The Unemployment Compensation Law protects your rights as an employer. These protections include your right to appeal determinations or decisions from the Division of Unemployment Insurance and the Division of Temporary Disability Insurance that you believe may contain errors, or you believe are incorrect. Similar provisions protect the rights of claimants.
You have the right to request a review of any determination or decision by the Division that affects you. There are two administrative levels to the appeal process. The first is the Appeal Tribunal. The second, and higher level, is the Board of Review. Both the employer and the claimant may be represented by an attorney or non-attorney in administrative proceedings before the Division.
It is possible to appeal a Board of Review decision to the New Jersey Superior Court, Appellate Division. For example, if the Division determines that an employer is subject to the law and must pay unemployment insurance taxes, the employer disputing this may appeal the case through various levels up to the New Jersey Supreme Court.
Your rights to a review, hearing or a further appeal are always shown on the written determination or decision that you receive. It is important that you observe the time limits for filing an appeal, which are specified on the determination or decision. There are different time limits for each level of appeal so be sure to carefully read and observe the applicable time limit. The appeal must be filed within 10 days of the mailing date of the determination or within seven days of receiving the determination. For an appeal to the Board of Review of an Appeal Tribunal decision, the appeal must be filed within 20 days of the mailing sate of the Appeal Tribunal Decision. If the appeal is not filed within those time limits, you must explain the reason for the delay.

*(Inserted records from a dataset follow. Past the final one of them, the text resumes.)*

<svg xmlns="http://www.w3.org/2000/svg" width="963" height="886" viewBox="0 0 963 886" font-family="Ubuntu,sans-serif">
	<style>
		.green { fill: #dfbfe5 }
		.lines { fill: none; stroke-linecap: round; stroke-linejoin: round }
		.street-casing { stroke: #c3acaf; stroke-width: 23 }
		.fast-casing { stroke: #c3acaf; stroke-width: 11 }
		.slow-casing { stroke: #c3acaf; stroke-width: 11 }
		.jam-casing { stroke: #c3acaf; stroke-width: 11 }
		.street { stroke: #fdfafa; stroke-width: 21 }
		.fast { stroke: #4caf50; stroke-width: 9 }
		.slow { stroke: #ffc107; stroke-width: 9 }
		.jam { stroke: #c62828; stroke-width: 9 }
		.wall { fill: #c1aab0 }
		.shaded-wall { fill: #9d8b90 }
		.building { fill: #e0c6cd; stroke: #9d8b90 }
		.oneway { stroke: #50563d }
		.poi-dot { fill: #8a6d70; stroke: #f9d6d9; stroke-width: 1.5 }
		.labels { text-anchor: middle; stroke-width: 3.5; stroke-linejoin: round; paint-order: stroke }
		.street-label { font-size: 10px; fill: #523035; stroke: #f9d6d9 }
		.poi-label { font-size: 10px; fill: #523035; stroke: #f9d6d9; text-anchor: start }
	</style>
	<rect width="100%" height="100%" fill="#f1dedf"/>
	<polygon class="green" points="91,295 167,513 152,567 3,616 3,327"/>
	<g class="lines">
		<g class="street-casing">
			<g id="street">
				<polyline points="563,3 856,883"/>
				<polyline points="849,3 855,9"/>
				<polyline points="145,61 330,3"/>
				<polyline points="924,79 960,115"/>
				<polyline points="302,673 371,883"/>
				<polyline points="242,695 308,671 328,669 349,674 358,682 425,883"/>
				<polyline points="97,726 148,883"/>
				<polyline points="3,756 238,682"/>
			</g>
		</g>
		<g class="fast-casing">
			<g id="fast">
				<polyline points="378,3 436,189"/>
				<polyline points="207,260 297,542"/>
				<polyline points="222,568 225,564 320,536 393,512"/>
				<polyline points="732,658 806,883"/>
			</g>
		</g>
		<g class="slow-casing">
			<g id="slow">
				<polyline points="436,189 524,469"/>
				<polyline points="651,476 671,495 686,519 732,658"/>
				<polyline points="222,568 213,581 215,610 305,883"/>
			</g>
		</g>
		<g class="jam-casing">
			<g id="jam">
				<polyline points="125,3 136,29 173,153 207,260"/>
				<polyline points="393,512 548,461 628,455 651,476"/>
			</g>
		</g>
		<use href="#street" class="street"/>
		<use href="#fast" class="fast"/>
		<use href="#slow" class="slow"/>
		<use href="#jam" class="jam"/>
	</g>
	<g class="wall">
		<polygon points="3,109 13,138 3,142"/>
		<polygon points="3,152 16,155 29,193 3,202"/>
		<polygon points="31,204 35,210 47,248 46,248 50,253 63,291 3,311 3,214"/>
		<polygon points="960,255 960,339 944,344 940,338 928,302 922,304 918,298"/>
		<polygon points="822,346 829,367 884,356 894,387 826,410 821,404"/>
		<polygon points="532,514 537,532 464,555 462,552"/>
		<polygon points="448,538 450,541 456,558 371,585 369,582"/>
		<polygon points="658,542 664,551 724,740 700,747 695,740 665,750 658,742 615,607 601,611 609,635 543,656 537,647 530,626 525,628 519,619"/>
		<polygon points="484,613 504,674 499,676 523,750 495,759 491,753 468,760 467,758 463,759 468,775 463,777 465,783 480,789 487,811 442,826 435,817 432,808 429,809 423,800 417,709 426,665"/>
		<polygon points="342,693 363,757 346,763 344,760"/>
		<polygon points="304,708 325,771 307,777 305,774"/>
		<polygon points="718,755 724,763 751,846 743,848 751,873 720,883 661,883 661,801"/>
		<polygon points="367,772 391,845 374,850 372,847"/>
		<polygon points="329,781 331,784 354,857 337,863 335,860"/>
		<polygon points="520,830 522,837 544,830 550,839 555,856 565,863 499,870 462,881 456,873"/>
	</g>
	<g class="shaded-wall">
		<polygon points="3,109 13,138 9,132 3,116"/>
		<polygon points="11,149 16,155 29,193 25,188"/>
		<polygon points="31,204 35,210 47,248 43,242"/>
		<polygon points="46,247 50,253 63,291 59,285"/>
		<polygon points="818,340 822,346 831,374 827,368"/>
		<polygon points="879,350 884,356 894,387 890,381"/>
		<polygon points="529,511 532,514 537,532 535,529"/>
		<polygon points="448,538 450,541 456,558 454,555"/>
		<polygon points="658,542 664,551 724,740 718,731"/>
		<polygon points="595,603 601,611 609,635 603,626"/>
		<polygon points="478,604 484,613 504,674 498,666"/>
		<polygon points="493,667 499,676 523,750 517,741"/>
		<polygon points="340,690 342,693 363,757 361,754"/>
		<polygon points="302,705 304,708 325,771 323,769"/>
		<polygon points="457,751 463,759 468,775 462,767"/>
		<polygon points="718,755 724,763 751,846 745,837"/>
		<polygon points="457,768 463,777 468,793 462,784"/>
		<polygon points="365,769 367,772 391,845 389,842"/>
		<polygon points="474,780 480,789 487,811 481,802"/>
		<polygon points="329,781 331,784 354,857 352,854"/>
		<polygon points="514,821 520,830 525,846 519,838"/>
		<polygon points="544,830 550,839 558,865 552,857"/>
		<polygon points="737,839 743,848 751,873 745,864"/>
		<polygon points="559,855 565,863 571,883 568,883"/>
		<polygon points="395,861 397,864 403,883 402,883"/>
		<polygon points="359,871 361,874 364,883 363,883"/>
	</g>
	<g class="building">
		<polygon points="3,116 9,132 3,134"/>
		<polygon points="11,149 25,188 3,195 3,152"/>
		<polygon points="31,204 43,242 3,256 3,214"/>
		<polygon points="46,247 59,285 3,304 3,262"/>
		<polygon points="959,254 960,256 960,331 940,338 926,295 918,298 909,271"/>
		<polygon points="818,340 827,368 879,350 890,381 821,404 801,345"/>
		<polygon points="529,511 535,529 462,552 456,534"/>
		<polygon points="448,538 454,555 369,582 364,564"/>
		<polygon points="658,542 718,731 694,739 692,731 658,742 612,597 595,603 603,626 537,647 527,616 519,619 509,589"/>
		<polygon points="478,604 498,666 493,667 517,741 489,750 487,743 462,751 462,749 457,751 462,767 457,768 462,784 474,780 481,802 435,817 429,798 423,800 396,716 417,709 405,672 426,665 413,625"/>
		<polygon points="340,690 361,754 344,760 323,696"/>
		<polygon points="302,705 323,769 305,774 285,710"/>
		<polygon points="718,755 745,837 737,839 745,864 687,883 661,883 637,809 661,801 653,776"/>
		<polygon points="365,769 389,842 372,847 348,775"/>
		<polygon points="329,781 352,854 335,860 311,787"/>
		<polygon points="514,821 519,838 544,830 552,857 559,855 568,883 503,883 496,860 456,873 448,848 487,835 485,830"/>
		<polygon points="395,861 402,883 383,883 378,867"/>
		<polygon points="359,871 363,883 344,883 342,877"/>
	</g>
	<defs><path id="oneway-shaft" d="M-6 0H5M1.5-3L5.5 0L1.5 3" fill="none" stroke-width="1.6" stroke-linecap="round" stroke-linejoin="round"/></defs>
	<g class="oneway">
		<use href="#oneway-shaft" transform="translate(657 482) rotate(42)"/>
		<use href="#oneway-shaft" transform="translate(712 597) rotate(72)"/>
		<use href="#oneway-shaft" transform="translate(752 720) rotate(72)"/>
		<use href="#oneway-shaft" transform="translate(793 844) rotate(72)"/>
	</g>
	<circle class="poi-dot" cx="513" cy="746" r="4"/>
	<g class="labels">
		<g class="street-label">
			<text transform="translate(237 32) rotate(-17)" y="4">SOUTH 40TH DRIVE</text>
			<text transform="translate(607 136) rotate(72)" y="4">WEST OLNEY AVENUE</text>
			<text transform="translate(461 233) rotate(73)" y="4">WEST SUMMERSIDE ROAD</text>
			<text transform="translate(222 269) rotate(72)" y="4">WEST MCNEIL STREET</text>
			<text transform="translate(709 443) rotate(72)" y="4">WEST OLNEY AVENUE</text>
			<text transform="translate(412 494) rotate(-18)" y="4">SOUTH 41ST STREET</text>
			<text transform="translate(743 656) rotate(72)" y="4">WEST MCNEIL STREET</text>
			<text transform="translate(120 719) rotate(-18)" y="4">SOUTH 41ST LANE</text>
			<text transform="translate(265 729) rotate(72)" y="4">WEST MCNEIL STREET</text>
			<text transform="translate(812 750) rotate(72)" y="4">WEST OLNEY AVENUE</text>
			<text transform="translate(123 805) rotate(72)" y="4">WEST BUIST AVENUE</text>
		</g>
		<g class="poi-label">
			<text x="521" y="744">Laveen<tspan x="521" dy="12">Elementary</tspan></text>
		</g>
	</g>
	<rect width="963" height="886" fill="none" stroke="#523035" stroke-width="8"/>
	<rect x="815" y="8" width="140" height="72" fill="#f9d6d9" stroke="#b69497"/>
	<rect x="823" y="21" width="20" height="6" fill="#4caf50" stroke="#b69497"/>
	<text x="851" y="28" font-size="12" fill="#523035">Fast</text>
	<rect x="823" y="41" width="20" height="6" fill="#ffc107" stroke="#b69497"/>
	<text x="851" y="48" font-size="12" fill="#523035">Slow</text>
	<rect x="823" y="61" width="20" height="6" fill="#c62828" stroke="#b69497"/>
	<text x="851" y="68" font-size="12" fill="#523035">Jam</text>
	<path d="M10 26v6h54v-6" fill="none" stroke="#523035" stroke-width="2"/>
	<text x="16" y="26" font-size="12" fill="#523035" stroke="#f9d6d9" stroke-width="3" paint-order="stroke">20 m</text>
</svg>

The appeal period will be extended only if you can show good cause for filing late. Good cause exists when you can show that the delay was due to circumstances beyond your control, which you could not have reasonably foreseen or prevented. An appeal that is filed late without good cause will be dismissed. If you are ever in doubt as to your right to appeal in any case, you should immediately inquire about such right and the time limitations involved.
If you disagree with any written determination you receive on a Family Leave Insurance claim filed with the State Plan or Family Leave During Unemployment Office, you may file an appeal. Each determination contains a written statement concerning your appeal rights. All appeals must be in writing and may be mailed, faxed or sent by e-mail.
The appeal request must be received or postmarked within seven days after delivery of the determination or 10 days after the date of mailing of the determination, except an appeal from a Demand for Refund. An appeal from a Demand for Refund must be received or postmarked within 20 calendar days after delivery of the notice or 24 days after the mailing date of the notice.
When an appeal is filed, you will be notified by mail of the date, time and location from which the appeal hearing will be conducted. Your participation in a telephone hearing with an Appeal Tribunal examiner will not cost you anything. It is not necessary to have an attorney present at the hearing, but you may be represented by an attorney or anyone else you choose. You will receive the results of the hearing by mail.
If you disagree with the determination made by the private plan insurance carrier, you have the right to appeal to the Division of Temporary Disability Insurance. You have one year from the start of your period of family leave to file your appeal of a Private Plan decision.